On February 6, 1799, a Madrid newspaper advertised the sale of a series of eighty etchings by Francisco José de Goya y Lucientes (1746–1828), a court painter to the Spanish monarchy. The subject of these “caprichos” (caprices), or whimsical inventions, were “the innumerable foibles and follies to be found in any civilized society.”

Although the edition was a commercial failure—only 27 of the 240 sets sold—by the early nineteenth century Los Caprichos came to be recognized for its striking modernity. Bedeviled by the cryptic captions that accompany the prints, commentators have mined the series for coded political messages. Yet Goya’s satirical targets are many and include the powerful and the dispossessed alike. Animals play the parts of human fools; goblins visit the gullible by night; and winged creatures hover over cowering figures, including the artist himself.
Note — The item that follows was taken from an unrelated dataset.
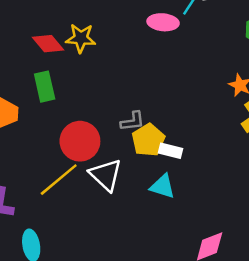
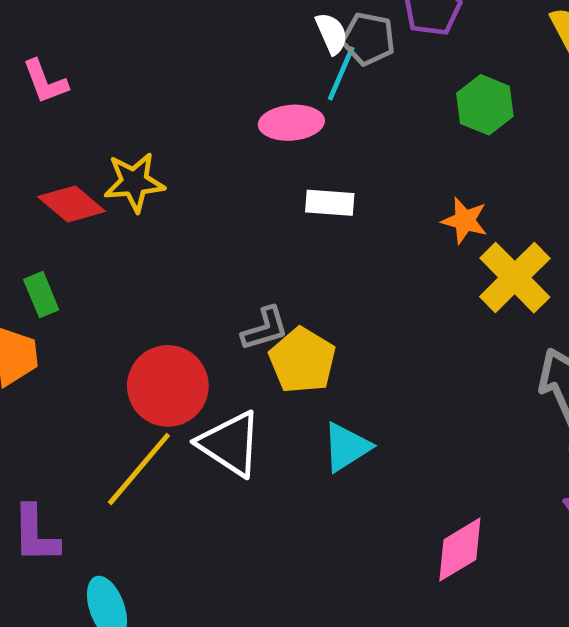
green rectangle: (45, 87) -> (41, 295), moved, size x0.7
white rectangle: (170, 151) -> (330, 203), moved
cyan triangle: (163, 186) -> (346, 447), turned -40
During his lifetime Goya was known for his commissioned works, but his independently produced prints are arguably his greatest achievement. This focused exhibition from the Lunder Collection includes Los Caprichos and, until October 28, Los Disparates, the Follies, also known by the posthumous title Los Proverbios, or the Proverbs. Darkness Visible: Goya Prints from the Lunder Collection is organized to coincide with an exhibition of the work of Nancy Spero (1926–2009), one of many artists who have been inspired by Goya’s visionary creations as a graphic artist.